# 391/2 on IUI - Can I skip buserilin injections until just before due to ovulate?



## Astral (Feb 16, 2010)

Hi
This may seem a strange question, but I am 39 1/2 on my first IUI and I am wondering why I need to take Buserilin every day leading up to insemination, planned for next Wednesday. I understand it is primarily to stop ovulation, but I am not due to ovulate until.. next Wednesday, naturally, anyway. Presumably it has other effects though ?

Buserilin and other antagonists suppress your LH production to stop you ovulating, but they also suppress your FSH, so mimic the menopause? I started on 0.3 of Buserilin last night, along with 75 mls of Puregon, the FSH component. I feel as an older lady (who has early menopause in the family) I dont want to take anything to suppress my natural FSH/LH production, but I understand I do need to not ovulate until basting is planned for next week. 

My cycle is very regular and I am due to ovulate naturally.. next Wednesday anyway, so I really dont feel that there is any danger I will ovulate sooner than this weekend at least.

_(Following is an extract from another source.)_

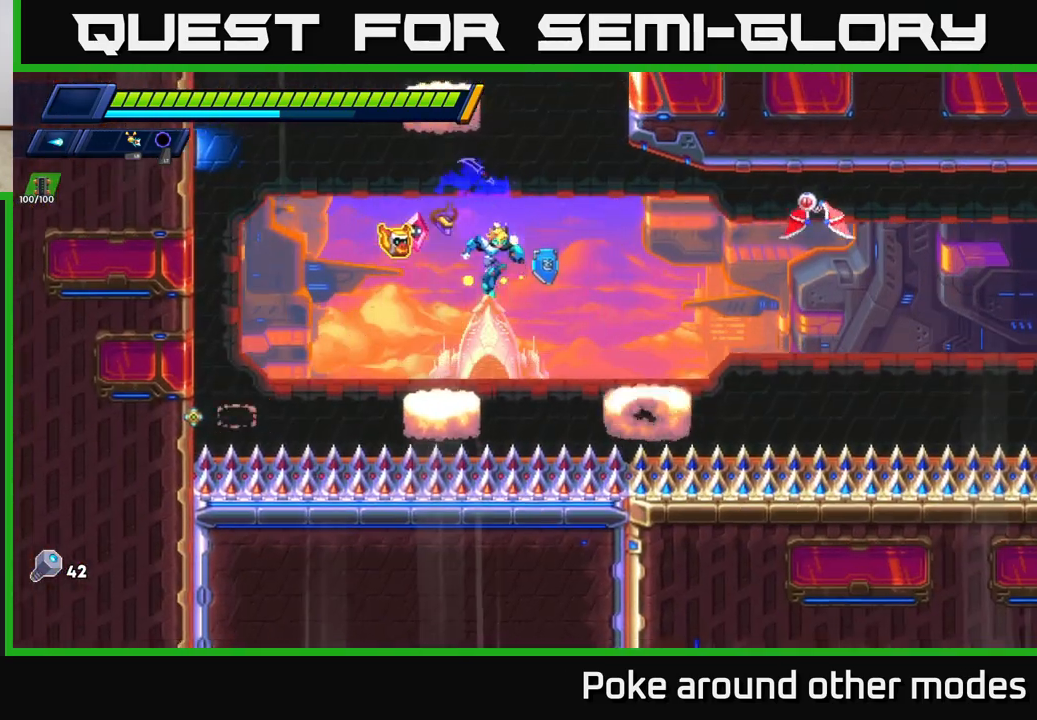
{"buttons": ["X"], "left_stick": "center", "right_stick": "center", "events": [[100, "right_stick", "down"], [133, "X", "down"], [150, "right_stick", "center"], [217, "X", "up"], [283, "X", "down"], [367, "X", "up"], [433, "X", "down"]]}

SO.. is it ok if I dont take the Buserilin this week? Or skip it for a few days at least and restart it toward the end of the week?

I read something interesting about older ladies needing their own natural FSH/LH to help grow and properly mature eggs when on the Puregon protocol and that in that case, its best to not take Buserilin/Nafarelin the whole time and only start it when its needed - ie. 3-4 days before the HcG trigger shot and ovulation, so as to make sure that ovulation does occur as planned. This was in relation to IVF though (when more mature eggs are needed, hence the theory to retain your own FSH/LH production) and I am on IUI, so we are only aiming for 2 eggs.

Sorry for strange question and no, I cant ask the clinic as I am sure they will be very displeased if I ask/suggest I lay off the Buserilin for a few days!! I have asked questions about reducing medication all along (as is my 'instinct') so I think they see me as an awkward customer   
Thanks for any responses! Astral x


----------



## suitcase of dreams (Oct 7, 2007)

Hi Astral,

I know this isn't the answer you want, but I really think you need to ask your clinic. I must admit I've not heard of this particular protocol for IUI, but it's always potentially dangerous to self medicate (or self not-medicate in your case) anyway
I wouldn't worry about them being displeased - they are there to provide a service and if you have questions about that service, they are there to answer them. Sounds like it's not clear to you why you have been given this particular protocol and they need to better explain it and/or offer an alternative if you are not comfortable with what they are suggesting
So I'd suggest giving them a call and talking it through and if you're not happy with the answers you get, ask to speak to someone more senior/get a second opinion from another consultant...
Best of luck
Suitcase
x


----------



## Astral (Feb 16, 2010)

Thanks suitcase.. I havent been happy with some of their suggestions, as they funnel everyone the same way.. I had to make a strong case to NOT have a lap and dye as my instinct was (as never had any issues and been pg before) that my tubes were fine and i didnt want an op/aneasthetic unnecessarily.. they relented and let me have a HSG, which was highly unusual apparently, but sure enough, tubes ok!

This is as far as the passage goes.